Given that US consumption, which earlier played the key role in driving the world's economic growth, has collapsed in the wake of its financial crisis, it is highly unlikely that there will be enough demand from other major economies to prop up global growth.
This will inevitably hurt the prospects of a recovery in Thailand where exports, mainly to the US, Europe, Japan and other key markets, account for 60 per cent of the GDP.
Secondly, the US government has not yet solved critical problems in its financial system, so it is unlikely that there will be a sustainable flow of new credit to drive US economic growth for an extended period.
Thirdly, an up-trend in oil prices will pose a major risk to the sustainability of a global economic recovery.
As a result, it remains uncertain if the Thai economy will be able to stand on its own feet once the government's fiscal stimulus package runs out.

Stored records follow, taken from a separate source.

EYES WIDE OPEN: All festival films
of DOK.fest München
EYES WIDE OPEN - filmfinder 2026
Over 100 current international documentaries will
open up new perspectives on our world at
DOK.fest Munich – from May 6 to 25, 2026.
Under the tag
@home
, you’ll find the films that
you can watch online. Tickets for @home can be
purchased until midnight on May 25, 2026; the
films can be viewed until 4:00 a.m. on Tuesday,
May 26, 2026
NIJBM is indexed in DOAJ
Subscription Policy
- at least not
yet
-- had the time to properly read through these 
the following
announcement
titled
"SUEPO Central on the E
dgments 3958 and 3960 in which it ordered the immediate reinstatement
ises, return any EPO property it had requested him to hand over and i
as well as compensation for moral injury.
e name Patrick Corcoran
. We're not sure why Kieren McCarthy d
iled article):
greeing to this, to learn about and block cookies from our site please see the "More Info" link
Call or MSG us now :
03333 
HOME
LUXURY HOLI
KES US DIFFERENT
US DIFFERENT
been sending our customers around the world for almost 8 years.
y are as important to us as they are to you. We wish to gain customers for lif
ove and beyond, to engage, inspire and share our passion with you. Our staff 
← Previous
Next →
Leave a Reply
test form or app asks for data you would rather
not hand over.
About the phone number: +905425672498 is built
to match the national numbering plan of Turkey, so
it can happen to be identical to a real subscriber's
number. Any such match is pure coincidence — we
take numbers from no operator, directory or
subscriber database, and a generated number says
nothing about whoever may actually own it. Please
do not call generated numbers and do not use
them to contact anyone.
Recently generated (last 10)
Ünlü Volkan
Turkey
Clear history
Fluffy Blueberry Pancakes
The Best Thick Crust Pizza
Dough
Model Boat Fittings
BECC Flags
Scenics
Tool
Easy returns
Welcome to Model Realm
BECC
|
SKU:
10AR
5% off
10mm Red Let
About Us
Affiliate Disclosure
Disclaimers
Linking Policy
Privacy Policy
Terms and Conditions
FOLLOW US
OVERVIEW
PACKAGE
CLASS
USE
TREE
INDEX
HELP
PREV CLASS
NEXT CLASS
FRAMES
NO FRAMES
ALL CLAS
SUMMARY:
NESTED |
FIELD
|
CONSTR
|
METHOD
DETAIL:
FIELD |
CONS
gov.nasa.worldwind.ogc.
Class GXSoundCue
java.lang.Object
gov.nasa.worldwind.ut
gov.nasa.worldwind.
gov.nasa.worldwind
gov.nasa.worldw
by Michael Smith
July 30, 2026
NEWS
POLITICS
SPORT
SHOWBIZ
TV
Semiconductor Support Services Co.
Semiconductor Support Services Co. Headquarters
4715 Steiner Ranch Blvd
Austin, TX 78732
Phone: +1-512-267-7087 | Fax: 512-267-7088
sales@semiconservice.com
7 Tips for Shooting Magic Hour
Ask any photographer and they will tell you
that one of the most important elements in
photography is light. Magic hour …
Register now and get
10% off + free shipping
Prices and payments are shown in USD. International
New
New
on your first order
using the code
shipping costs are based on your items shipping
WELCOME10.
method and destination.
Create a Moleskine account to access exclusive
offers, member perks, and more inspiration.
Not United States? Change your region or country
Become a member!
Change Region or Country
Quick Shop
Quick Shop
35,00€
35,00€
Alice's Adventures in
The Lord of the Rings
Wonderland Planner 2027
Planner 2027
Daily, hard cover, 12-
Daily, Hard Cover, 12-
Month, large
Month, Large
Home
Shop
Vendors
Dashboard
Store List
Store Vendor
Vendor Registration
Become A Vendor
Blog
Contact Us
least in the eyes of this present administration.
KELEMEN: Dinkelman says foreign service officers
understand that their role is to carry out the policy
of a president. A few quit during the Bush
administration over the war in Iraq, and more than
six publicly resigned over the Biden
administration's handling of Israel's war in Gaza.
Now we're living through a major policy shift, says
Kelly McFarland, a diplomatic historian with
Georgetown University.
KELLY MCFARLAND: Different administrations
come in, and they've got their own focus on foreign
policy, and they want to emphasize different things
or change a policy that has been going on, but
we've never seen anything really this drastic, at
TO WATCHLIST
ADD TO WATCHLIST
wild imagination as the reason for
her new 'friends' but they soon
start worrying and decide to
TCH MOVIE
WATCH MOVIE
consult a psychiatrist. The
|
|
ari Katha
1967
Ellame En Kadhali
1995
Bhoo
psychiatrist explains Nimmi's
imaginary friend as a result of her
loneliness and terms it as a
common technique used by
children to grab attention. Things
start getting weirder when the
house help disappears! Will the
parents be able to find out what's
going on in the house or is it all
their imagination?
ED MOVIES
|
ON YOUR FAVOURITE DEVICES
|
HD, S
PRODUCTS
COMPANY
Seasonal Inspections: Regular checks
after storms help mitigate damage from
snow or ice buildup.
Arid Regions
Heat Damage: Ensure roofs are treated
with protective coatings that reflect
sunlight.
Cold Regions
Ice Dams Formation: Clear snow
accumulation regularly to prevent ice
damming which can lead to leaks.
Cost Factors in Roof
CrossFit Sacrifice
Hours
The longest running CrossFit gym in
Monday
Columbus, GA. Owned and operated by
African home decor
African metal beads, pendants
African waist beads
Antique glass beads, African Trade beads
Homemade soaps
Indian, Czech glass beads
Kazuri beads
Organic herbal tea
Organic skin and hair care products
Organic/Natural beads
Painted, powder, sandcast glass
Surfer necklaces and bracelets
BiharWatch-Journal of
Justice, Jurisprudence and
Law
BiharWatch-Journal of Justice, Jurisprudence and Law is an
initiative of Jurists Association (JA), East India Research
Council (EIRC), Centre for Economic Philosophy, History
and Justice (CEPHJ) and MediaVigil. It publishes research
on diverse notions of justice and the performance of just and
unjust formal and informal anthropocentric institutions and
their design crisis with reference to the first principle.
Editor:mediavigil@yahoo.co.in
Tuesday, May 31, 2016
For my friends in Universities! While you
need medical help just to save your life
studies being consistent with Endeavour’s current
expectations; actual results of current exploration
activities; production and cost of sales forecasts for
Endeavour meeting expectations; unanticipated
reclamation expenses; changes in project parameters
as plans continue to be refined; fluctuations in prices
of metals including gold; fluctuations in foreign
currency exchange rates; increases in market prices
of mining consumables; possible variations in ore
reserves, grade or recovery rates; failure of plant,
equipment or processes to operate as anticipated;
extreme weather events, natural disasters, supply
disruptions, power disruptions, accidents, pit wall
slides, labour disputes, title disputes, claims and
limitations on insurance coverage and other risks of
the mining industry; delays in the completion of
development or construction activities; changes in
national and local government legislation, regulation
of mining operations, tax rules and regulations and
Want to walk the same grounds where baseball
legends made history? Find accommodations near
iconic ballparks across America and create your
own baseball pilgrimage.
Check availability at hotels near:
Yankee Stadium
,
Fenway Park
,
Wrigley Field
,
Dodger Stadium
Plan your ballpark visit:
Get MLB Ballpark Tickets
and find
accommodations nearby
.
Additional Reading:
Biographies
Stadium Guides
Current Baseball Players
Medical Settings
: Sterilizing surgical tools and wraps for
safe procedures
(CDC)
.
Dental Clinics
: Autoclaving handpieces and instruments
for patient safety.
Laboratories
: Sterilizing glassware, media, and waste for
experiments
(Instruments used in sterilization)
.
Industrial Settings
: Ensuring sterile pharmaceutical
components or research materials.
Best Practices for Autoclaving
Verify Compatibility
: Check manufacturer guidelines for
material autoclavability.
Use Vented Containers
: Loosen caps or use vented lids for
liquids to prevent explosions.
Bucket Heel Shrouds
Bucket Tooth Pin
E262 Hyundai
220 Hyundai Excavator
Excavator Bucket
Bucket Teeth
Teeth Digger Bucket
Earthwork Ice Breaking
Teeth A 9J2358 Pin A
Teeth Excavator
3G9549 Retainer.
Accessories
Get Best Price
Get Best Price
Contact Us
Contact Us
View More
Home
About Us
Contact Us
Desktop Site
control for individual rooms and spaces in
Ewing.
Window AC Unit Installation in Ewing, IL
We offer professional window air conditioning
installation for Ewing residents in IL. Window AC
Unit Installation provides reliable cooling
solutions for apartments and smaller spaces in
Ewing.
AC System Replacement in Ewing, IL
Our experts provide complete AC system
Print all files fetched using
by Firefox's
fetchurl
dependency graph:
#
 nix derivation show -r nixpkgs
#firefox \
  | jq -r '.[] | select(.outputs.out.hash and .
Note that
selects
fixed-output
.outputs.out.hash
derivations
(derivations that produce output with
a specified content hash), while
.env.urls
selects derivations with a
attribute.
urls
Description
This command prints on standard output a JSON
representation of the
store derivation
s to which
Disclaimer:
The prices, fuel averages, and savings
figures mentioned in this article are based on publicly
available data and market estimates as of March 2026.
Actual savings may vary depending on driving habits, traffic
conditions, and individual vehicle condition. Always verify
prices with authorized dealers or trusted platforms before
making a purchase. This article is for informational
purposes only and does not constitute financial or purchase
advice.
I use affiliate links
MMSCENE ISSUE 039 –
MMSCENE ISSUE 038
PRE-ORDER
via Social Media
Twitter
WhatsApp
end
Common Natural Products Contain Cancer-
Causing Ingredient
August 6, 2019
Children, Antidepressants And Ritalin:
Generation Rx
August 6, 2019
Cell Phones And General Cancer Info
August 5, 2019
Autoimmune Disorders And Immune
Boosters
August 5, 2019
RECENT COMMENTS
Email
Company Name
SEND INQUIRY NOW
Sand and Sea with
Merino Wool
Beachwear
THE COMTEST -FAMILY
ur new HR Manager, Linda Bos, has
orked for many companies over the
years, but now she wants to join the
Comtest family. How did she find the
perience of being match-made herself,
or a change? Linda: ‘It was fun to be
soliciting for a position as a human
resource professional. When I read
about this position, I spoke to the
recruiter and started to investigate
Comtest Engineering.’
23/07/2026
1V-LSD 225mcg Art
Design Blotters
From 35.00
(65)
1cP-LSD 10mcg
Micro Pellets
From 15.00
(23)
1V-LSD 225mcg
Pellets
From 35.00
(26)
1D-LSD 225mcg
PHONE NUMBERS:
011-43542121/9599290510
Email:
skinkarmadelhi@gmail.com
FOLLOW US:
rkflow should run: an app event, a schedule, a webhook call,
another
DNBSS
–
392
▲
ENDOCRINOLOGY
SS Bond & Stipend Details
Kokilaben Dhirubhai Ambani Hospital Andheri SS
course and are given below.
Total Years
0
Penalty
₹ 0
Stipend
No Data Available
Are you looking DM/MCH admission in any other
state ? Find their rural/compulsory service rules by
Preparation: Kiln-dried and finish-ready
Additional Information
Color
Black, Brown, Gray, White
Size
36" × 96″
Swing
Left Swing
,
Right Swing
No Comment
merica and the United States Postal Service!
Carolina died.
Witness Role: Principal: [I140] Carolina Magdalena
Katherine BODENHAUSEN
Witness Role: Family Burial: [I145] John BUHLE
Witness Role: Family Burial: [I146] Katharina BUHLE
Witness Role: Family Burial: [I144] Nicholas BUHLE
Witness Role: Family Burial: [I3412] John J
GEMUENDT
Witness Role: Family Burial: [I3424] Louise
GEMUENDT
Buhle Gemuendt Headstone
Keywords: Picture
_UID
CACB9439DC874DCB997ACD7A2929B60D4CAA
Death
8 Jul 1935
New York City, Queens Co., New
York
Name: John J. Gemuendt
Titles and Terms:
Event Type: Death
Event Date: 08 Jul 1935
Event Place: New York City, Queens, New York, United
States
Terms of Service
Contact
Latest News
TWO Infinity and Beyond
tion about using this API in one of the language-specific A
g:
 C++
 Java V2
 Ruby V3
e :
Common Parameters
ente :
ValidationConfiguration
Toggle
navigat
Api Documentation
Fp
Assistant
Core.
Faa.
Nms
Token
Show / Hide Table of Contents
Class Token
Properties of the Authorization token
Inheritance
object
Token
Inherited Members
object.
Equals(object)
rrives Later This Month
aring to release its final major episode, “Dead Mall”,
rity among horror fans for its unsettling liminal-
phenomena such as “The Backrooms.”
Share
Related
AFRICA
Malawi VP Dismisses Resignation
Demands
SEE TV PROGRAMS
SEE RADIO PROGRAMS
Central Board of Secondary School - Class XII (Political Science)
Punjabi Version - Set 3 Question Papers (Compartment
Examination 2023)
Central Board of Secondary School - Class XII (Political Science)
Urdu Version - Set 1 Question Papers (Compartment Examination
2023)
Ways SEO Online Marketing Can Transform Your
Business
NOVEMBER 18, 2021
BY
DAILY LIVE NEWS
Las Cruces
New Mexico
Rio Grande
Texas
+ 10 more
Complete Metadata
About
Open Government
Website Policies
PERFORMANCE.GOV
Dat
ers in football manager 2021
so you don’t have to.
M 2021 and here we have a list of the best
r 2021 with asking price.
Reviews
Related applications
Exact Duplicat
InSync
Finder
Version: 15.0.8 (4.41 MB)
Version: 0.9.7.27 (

Regarding the monetary policy, it's clear that there is no need for further easing, so the Bank of Thailand earlier this week kept its one-day bond repurchase rate unchanged at 1.25 per cent.
According to BoT, the current level of policy interest rate is appropriate and supportive of the recovery without generating any inflationary pressure.
Like other Asian economies, Thailand saw its second-quarter GDP contraction smaller than that of the first quarter. Year-on-year, Q2 GDP shrank 4.9 per cent compared to Q1's contraction of 7.1 per cent.
Other headline figures also showed that the Thai economy has passed the worst of its declines, largely helped by government spending which rose 5.9 per cent from 3.6 per cent in the first quarter. Private consumption was also resilient, down only 2.3 per cent from a minus 2.5 per cent in the first quarter.
However, there remain weaknesses in key industries as the manufacturing sector, which accounts for 40 per cent of the GDP, dropped 8.4 per cent year on year compared to a minus 14.4 per cent in the first quarter.
For the third quarter, GDP contraction is projected to be even smaller at 2 to 3 per cent before returning to a positive growth in the last quarter of this year.
For the whole year, the economic contraction is forecast to be around 3.5 per cent.
For 2010, GDP growth is forecast to be 4.5-5 per cent, according to the central bank. If the economic recovery is solid, then Thailand's GDP should return to the level prior to the 2008 crisis in the fourth quarter of next year.
However, authorities will have to closely watch further development of the world economy, especially China's economy.
For example, the Chinese government has started to slow its economic stimulus measures after injecting more than US$500 billion (Bt17 trillion) into its economy since the start of this year.
Easy bank lending and other pro-growth measures have already led to the rise of economic bubbles in China, prompting the government to pull back some of its earlier measures.
This will also affect Thailand and other Asian economies, which have turned to China as a new major market following sharp declines in US, European and Japanese markets.
In the end, China may not be able to help Asia much.